The Michigan city is fast becoming a top choice for foreign real estate buyers, as US president Barack Obama declares he loves the place and the US government pours millions into its car industry.
According to a market commentator, it is displaying classic signs of being ripe for investment for buy to let investors in particular.
'The US housing market, in general, remains ideal for investment opportunities. House prices are still low due to foreclosures and rental demand is high. Now, as Detroit enjoys an economic recovery, investors can benefit from Government subsidised rents, capital growth over time and re-selling back into the local market," it was explained.
Interest doesn"t just come from the more traditional investors in Canada and the UK, investors from Saudi Arabia and Singapore are also making enquiries and looking to buy.
Analysts believe there are two potential investment strategies for Detroit, the first involving robust cash flow for purchase at a low cost, refurbish and rent and then a strategy for capital growth over time.
'Detroit was in a terrible state when we first looked at investment opportunities there. However, this worked in our favour because we approached the City and offered to assist with the housing and economic regeneration by bringing in international investment. This led to the City endorsing our product and also offering a significant reduction in taxes for investors," said one commentator.
....
* **TASKS**:
(a) Answer these questions using the excerpt on Detroit real estate:
(i) Which two countries are named as sources of investors beyond the more traditional ones?
(ii) What reason is given for US house prices still being low?
(iii) Besides endorsing the product, what did the City offer investors?
(b) Name every country that the Detroit real estate excerpt mentions.
(c) Pick up the Detroit real estate excerpt after its final sentence and keep writing it.

* **MATERIAL PROVIDED**:
....
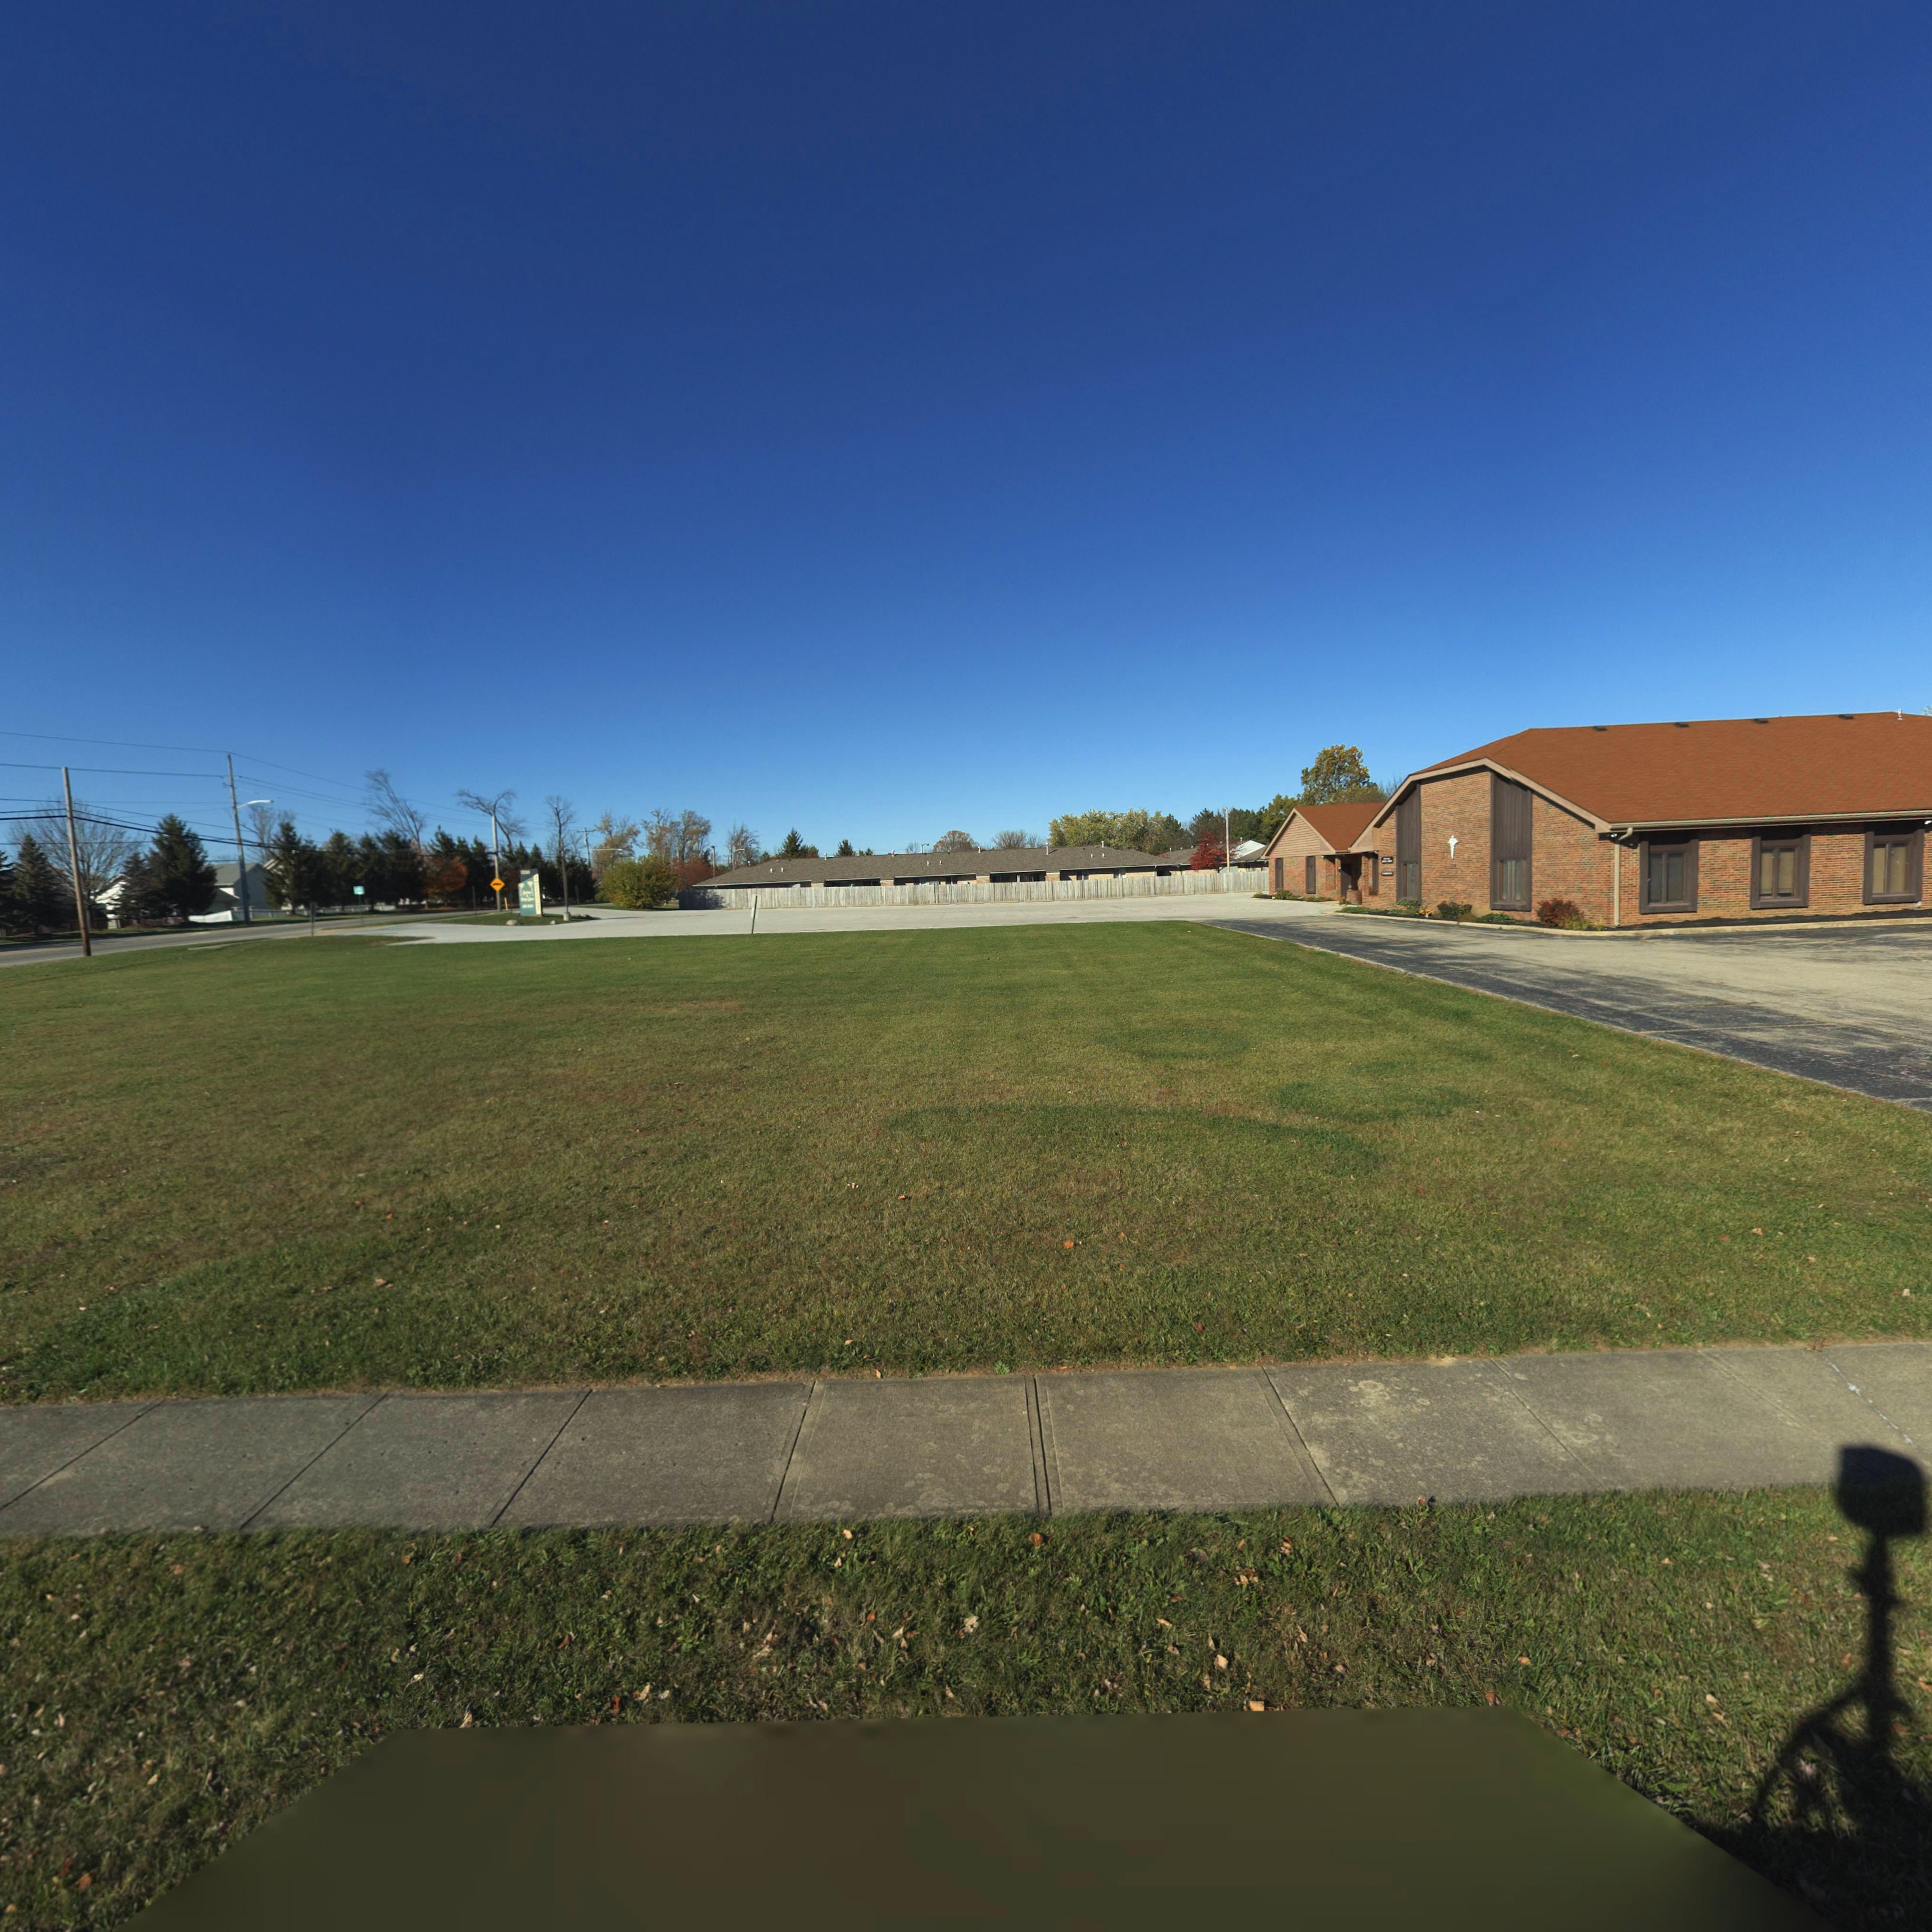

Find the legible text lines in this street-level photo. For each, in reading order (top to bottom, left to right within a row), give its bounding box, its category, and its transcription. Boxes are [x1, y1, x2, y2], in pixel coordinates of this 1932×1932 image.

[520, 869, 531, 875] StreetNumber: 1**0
....
* **OUTPUTS**:
(a)
(i) Saudi Arabia and Singapore.
(ii) Foreclosures.
(iii) A significant reduction in taxes.

(b) US, Canada, UK, Saudi Arabia, Singapore

(c)
Analysis shows that employment and the local economy are picking up in Detroit. Auto companies such as Ford and General Motors (GM) are reporting second quarter profits in the $billions. GM"s electric car, the Chevy Volt, is about to go into production for worldwide sales. Chrysler"s Fiat 500 electric car is also planned for 2012.
Although approximately 230,000 workers were laid off when the motor industry crashed in Detroit a few years ago, the industry has already taken on around 15,000 new employees so far this year. Reports indicate 10,000 new auto workers will be required, per year, from 2011 to 2013. US Mortgage collective, Quicken Loans, is creating 4,000 new jobs in Detroit. Plus Marathon Oil Corporation is expanding its refinery and creating 2,000 new positions in the area.
Detroit is also becoming a major player in the film industry. Tax incentives mean that in 2009 parts of 470 movies were filmed in Detroit and a number of 2011 release films are being shot there this year including Scream 4, LOL: laughing Out Loud with Demi Moore, Real Steel with Hugh Jackman and The Mechanic with Donald Sutherland.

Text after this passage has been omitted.